Ce ne furent que ses amis les plus intimes — Grzymala, Fontana et Matuszinski — qui surent où il allait. Il désirait qu’on parlât de lui le moins possible à ses autres amis et connaissances. Ce n’est pas une fois, mais plusieurs fois, qu’il exprima ce désir ; il envoyait ses lettres à ses parents et à ses éditeurs par l’intermédiaire de Fontana, et c’est par lui qu’il recevait leurs réponses ; il est certain qu’il voulait cacher le plus possible son adresse exacte[3]. Enfin le départ pour Majorque fut aussi mystérieux que le départ pour Venise en 1834 avait été ostensible et quasi public.

De Perpignan, Mme Sand adressa à Mme Marliani la lettre suivante :


Perpignan, novembre 1838.
Chère bonne,

Je quitte la France dans deux heures. Je vous écris du bord de la mer la plus bleue, la plus pure, la plus unie, on dirait d’une mer de Grèce ou d’un lac de Suisse par le plus beau jour. Nous nous portons bien tous.

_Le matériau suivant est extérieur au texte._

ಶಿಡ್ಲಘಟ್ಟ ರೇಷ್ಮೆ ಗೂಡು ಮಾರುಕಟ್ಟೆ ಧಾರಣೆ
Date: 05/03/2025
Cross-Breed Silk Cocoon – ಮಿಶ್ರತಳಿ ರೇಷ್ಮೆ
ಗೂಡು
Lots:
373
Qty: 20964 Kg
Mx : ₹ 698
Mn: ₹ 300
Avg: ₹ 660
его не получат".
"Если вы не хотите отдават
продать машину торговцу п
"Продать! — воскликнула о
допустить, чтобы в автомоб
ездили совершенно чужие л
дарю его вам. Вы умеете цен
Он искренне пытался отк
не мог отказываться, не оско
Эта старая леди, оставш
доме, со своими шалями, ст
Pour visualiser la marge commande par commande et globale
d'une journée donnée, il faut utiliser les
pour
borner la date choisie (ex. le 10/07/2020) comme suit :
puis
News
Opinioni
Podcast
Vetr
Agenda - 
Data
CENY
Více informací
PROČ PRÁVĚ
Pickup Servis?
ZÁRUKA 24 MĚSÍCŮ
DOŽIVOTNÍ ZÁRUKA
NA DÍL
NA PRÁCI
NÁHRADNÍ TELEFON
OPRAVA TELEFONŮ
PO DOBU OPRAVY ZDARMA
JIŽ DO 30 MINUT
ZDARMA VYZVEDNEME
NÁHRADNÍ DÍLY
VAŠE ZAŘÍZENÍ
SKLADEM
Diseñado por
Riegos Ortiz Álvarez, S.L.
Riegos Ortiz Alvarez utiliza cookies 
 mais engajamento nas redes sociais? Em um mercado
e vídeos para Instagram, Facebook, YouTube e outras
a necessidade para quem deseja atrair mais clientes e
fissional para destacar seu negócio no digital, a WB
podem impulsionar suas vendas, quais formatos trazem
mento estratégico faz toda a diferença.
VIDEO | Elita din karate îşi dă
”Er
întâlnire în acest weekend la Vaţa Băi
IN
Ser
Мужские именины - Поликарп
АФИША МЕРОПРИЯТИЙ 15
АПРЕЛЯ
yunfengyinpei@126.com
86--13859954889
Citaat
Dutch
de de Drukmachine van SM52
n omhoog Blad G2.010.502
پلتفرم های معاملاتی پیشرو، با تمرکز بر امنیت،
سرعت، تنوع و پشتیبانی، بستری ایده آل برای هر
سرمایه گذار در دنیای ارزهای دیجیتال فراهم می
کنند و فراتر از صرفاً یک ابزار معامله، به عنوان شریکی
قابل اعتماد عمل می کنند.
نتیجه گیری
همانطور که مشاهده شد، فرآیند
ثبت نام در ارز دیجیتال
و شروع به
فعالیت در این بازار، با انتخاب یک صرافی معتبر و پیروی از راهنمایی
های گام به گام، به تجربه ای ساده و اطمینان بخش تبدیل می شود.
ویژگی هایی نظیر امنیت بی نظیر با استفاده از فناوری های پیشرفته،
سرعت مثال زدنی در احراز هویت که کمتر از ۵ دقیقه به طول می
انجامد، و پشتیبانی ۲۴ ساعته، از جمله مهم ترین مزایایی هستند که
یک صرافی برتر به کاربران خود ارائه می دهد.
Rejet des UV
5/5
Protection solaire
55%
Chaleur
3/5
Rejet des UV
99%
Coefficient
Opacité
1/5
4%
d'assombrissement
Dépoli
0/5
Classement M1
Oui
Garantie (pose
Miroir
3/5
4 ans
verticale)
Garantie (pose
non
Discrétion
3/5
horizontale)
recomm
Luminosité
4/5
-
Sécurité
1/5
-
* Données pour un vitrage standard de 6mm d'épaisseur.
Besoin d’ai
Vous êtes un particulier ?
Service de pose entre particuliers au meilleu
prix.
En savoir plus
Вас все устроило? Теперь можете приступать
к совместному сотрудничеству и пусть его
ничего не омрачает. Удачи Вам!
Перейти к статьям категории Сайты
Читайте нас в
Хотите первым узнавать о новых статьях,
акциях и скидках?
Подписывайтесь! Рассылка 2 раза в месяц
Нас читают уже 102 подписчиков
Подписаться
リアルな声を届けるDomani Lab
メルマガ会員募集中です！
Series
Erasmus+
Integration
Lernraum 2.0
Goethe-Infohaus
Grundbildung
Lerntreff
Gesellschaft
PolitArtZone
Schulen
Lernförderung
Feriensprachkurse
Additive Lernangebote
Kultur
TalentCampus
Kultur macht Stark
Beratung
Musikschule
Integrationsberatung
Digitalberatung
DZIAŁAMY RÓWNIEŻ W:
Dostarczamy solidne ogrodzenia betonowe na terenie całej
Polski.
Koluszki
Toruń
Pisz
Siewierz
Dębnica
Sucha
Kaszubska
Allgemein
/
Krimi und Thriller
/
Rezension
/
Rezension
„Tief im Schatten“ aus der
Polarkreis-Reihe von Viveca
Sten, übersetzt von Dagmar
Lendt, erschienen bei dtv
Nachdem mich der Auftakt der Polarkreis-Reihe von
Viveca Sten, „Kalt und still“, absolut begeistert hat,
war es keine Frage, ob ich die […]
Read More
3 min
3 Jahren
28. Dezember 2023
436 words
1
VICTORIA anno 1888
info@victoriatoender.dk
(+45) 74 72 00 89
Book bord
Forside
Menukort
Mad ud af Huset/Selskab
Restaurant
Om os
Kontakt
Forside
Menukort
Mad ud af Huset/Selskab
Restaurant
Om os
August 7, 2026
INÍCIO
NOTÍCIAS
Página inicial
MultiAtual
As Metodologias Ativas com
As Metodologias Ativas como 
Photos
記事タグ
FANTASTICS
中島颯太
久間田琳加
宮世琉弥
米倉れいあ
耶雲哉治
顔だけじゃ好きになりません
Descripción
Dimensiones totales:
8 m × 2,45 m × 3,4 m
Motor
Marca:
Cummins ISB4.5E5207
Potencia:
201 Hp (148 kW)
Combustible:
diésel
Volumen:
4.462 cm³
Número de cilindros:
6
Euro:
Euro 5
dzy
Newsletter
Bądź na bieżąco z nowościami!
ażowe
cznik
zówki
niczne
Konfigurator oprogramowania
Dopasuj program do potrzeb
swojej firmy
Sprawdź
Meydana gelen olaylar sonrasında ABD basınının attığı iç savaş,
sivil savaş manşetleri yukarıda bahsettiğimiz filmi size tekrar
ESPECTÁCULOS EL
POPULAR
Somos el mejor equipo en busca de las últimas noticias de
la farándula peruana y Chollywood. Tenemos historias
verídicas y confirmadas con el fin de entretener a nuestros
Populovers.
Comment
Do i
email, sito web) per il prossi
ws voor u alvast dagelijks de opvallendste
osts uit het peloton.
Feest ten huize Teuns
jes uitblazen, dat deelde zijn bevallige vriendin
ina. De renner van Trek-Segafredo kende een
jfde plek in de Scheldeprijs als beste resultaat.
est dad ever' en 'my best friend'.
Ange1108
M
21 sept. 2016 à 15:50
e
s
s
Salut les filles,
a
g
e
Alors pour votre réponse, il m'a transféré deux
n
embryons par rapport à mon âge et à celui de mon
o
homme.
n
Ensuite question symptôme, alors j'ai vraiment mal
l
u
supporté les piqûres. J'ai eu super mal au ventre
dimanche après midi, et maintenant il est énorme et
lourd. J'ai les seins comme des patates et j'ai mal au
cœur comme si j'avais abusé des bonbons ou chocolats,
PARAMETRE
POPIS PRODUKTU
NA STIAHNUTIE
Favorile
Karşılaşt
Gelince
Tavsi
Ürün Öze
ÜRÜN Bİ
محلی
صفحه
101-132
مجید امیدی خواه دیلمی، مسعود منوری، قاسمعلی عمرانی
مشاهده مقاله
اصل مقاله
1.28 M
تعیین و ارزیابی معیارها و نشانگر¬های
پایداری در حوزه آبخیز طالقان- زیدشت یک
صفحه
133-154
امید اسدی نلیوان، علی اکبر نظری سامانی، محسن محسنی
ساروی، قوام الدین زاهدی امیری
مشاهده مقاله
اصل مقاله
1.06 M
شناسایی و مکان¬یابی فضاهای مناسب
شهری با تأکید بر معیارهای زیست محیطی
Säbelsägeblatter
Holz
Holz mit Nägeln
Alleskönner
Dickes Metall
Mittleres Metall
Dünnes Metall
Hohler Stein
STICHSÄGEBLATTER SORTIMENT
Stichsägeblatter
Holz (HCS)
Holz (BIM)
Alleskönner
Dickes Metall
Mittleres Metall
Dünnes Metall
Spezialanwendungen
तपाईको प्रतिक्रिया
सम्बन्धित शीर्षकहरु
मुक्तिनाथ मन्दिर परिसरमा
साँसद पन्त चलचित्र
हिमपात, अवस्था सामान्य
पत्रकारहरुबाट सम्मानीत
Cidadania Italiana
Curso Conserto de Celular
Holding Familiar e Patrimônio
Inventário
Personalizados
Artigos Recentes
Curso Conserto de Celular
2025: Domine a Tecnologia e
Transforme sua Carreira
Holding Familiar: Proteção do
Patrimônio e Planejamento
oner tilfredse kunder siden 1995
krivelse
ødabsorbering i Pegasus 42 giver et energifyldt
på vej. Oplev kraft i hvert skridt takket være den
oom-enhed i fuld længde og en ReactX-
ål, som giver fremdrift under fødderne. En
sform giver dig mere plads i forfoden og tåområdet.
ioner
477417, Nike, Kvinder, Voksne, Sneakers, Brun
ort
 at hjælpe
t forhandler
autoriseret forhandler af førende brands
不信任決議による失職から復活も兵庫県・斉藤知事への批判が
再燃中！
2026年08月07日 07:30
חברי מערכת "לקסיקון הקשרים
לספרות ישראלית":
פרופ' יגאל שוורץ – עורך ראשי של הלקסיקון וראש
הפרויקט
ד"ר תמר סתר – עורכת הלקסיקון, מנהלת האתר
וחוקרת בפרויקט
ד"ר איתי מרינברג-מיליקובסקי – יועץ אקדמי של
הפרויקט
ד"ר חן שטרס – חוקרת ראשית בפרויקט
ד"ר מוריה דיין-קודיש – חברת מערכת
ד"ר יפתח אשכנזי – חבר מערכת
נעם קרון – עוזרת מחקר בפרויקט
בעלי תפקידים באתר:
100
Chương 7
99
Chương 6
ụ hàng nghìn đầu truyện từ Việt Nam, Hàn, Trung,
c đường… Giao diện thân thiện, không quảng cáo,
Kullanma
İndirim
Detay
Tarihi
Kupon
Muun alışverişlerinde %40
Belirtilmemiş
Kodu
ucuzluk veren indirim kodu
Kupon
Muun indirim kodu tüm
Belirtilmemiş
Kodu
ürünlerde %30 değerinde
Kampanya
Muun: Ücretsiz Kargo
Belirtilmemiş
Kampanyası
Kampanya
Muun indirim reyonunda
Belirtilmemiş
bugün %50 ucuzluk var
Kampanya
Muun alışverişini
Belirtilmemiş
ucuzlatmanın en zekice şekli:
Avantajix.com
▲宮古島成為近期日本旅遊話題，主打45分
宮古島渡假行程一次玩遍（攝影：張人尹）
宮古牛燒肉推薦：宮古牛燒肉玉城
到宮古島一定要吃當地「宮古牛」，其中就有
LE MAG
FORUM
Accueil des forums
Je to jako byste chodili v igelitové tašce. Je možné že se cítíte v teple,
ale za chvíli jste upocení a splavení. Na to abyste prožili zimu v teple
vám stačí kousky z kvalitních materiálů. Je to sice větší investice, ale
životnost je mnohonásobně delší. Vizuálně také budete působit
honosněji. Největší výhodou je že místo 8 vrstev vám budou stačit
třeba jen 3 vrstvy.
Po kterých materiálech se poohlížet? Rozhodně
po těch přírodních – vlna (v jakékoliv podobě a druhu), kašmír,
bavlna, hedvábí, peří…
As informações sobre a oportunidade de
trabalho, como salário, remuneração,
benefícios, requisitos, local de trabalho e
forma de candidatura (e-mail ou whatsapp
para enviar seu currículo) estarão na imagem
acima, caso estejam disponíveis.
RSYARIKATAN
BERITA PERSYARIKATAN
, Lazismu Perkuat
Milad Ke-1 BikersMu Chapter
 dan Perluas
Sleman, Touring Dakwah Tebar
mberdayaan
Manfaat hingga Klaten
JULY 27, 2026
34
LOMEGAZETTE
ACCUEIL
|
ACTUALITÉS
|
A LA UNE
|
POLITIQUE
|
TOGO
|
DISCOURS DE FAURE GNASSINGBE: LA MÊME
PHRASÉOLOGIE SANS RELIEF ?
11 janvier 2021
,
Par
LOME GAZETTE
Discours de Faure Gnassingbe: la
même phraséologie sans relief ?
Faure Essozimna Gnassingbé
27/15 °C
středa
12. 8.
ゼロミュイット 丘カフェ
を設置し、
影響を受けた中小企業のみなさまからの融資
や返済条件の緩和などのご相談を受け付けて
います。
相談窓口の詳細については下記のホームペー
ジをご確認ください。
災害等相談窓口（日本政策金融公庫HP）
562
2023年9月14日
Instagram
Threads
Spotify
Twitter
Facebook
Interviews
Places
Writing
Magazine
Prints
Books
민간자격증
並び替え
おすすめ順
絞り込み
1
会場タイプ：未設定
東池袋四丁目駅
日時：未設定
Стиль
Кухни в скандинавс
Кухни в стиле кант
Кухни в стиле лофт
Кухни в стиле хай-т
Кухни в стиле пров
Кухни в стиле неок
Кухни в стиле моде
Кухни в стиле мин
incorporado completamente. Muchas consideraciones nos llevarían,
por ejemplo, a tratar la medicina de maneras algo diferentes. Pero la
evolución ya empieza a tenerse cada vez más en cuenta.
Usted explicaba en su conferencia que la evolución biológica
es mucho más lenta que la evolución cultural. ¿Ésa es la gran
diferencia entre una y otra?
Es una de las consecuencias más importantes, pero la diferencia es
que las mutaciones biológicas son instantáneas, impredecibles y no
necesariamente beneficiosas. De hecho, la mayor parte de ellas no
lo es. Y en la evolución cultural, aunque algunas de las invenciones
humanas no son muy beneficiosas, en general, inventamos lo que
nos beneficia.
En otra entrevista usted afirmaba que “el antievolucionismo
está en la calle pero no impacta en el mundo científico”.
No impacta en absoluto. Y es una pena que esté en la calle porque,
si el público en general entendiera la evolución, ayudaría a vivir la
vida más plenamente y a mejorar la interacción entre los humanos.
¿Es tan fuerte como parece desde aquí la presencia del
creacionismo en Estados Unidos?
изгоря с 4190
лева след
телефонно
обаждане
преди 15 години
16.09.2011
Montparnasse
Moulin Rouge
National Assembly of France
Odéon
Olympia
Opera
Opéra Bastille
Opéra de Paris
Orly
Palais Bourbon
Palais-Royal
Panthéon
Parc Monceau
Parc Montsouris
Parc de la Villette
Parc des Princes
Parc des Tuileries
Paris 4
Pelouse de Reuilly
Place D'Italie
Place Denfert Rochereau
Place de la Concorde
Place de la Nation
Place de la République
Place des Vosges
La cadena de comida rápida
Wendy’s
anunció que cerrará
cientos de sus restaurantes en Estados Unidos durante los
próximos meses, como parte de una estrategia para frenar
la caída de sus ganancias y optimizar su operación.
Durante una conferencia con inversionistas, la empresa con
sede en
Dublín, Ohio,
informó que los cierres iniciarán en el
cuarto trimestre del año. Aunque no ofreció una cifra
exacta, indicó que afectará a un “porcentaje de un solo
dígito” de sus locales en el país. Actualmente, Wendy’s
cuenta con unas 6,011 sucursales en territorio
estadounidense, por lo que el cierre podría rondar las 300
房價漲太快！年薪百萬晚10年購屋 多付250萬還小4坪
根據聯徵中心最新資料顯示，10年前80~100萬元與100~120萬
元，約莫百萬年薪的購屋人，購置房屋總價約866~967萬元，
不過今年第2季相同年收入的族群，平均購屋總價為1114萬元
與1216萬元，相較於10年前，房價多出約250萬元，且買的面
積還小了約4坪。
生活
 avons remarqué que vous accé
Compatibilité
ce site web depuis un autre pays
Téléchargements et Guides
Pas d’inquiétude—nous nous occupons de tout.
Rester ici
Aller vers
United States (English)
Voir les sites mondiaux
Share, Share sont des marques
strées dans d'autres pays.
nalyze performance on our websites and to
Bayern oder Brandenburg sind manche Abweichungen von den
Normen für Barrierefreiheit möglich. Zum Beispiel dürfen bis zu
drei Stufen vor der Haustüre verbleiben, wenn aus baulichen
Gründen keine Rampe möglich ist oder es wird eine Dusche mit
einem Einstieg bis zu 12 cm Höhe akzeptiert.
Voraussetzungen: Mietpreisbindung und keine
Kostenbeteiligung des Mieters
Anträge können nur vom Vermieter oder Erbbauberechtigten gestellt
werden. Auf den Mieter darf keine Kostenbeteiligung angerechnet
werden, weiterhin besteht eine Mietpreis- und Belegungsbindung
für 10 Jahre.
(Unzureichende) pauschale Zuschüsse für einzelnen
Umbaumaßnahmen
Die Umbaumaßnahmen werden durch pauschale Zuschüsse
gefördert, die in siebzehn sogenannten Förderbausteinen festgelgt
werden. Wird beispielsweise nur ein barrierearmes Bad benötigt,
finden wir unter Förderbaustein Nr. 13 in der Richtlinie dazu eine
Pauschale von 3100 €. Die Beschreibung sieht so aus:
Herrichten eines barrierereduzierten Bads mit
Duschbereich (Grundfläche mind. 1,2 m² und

Chopin est arrivé hier à Perpignan, frais comme une rose et rose comme un navet ; bien portant d’ailleurs, ayant supporté héroïquement ses quatre nuits de malle-poste. Quant à nous, nous avons voyagé

  1. Histoire de ma vie, t. IV, p. 436.
  2. C’est ainsi, par exemple, au dire de Niecks, que Chopin contribua avec intention à répandre la fausse nouvelle de son départ pour une cure d’eau en Bohême, afin de cacher son premier voyage à Nohant. (Cf. Fr. Niecks, Chopin, t. Ier, p. 325.)
  3. Cf. Niecks, Chopin, t. II, p. 22, 23, 26.